Chesapeake Map

Chesapeake Map To Charlotte

This is one of the few restaurants in Charlotte where your dinner includes a show, without leaving the table. The spectacular view from the 27th floor or the Charlotte Plaza Building is a visual feast, but the show doesn’t stop there. Many of the classic French dishes on the menuchateaubriand bouquetiere, steak au poivre, stuffed shrimp Provencal, and, of course, bananas Fosterinclude tableside preparation on a gueridon, a mobile cooking cart used in French bistros. The chopping, flipping, and flambeing are all part of providing a bit of drama with dinner. It’s not the type of over-the-top theatrical presentation that hibachi restaurants are known for; here, it’s upscale all the way.

CAPITAL GRILLE ©GG

201 N. Tryon St., 704/348-1400, www.thecapitalgrille.com

HOURS: Mon.-Thurs. 11:30 A.M.-10 P.M., Fri. 11:30 A.M.-11 P.M., Sat. 5-11 P.M., Sun. 5-9 P.M.; complimentary valet after 6 P.M.
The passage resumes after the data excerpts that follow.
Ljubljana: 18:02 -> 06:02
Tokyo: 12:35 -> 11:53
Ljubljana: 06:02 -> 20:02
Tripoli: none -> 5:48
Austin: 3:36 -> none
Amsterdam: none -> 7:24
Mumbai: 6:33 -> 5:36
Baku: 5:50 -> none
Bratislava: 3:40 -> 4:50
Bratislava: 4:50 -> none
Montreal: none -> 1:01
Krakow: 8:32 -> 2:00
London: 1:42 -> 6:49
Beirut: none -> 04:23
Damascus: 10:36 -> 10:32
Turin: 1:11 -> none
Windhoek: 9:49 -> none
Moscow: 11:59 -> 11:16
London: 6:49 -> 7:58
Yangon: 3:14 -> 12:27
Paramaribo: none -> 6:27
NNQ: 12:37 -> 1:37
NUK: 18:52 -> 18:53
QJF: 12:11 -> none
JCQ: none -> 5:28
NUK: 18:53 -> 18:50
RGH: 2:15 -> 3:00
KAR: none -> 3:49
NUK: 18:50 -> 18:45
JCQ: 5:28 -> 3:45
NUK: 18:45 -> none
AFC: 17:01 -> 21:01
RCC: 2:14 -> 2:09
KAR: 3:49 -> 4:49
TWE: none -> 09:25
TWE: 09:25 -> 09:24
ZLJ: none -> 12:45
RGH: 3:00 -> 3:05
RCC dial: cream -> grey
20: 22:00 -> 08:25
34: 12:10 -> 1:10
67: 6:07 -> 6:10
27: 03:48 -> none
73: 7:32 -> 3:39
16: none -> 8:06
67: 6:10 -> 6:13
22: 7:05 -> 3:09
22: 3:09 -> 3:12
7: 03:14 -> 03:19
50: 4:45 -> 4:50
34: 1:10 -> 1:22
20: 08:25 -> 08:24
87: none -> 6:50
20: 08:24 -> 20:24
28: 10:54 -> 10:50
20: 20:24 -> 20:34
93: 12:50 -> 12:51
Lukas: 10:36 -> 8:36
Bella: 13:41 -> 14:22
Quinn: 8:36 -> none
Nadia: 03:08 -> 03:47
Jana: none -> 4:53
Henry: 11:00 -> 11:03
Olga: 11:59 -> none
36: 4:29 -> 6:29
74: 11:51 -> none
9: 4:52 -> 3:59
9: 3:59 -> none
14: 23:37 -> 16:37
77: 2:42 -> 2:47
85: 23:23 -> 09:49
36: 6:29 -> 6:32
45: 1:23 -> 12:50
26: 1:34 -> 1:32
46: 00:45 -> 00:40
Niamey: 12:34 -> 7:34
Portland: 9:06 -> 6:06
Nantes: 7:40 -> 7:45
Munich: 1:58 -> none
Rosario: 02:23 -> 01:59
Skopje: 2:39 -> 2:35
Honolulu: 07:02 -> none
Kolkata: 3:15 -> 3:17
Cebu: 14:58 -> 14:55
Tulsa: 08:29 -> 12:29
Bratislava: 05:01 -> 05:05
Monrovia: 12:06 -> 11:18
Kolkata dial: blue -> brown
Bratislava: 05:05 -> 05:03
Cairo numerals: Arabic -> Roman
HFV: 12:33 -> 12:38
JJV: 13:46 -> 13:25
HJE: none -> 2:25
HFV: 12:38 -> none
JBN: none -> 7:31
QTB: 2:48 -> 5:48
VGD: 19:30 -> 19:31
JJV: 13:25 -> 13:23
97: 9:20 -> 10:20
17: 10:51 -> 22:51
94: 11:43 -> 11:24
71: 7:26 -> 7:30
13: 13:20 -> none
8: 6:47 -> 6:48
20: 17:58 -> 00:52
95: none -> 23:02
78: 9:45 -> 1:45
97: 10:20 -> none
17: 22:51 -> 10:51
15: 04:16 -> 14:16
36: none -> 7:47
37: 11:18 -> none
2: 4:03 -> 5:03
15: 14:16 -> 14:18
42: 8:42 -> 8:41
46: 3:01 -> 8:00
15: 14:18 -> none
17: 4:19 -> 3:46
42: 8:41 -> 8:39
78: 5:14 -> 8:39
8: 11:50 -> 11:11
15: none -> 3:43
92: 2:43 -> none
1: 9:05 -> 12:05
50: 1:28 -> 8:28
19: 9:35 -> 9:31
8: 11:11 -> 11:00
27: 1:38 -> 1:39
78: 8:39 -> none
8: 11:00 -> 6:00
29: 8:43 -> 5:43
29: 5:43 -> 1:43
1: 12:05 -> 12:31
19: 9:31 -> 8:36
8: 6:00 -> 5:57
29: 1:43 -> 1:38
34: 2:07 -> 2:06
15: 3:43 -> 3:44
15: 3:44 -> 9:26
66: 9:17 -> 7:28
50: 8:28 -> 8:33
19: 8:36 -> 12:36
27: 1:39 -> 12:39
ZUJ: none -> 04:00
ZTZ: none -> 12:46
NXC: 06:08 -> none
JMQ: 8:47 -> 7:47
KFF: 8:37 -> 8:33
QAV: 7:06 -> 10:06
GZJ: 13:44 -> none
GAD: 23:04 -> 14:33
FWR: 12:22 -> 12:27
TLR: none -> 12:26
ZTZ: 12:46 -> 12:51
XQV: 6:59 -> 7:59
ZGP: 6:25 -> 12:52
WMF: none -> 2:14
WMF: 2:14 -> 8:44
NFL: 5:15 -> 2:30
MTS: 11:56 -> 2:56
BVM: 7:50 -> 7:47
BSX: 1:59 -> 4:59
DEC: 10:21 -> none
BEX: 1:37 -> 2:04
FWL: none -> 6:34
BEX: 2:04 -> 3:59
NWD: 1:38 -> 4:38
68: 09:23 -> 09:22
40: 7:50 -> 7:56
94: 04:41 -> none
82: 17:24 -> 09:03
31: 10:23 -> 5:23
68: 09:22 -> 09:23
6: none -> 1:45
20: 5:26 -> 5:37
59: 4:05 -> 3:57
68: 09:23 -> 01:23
From the outside, the metal and glass facade makes Capital Grille look like a hipster hangout. The impression is only half right: The bar does attract a designer label-wearing crowd of social climbers looking for a place to kick back (or seal a deal) over an award-winning glass of wine, but it’s also a place where couples linger over romantic dinners and special occasions are celebrated in style. And the bar can get loud, especially on weekends when it’s overflowing with would-be diners waiting for tables and groups meeting for a few drinks before hitting the Uptown dance clubs. But the restaurant is the main draw, especially for carnivores. Steaks are dry-aged on the premises, and the aroma of sizzling steaks that fills the restaurant proves that steakseared tenderloin, aged sirloin, porterhouse, and filet mignon, take your pickis the most popular item on the menu. Servers excel at offering suggestions for choosing one of the 5,000 bottles from their award-winning wine list to pair with your meal. The setting is fitting for a steak-and-wine crowd: Linen tablecloths, rich mahogany paneling on the walls, leather furniture, and one-of-a-kind chandeliers create an upscale supper-club atmosphere. Save room for dessert; the handmade ice cream and sorbet and flourless chocolate espresso cake are worth the calorie splurge. The lunch menu offers many of the same entrees at much more affordable prices.

1692 The remnant of Spain’s New Mexico colonists, Chesapeake Map along with additional reinforcements from Spanish Mexico, reenter New Mexico in an attempt to reestablish Spanish hegemony Chesapeake Map in the region. The most significant fighting occurs at Santa Fe. Once the Pueblo are defeated there, Spanish control over the region is, for all intents and purposes, reestablished. 1696 Another revolt by the Pueblo of New Mexico against Spanish authority breaks out. Unlike the great rebellion of 1680, this insurgency is quickly suppressed by the governor, Diego de Vargas. But Vargas and the Spanish are unable to pacify the Hopi and Zuni peoples to the west, and these areas will become a refuge for Pueblo insurgents for the next several generations. This rebellion will prove to be the last organized uprising on the part of the Pueblo against Spanish authority.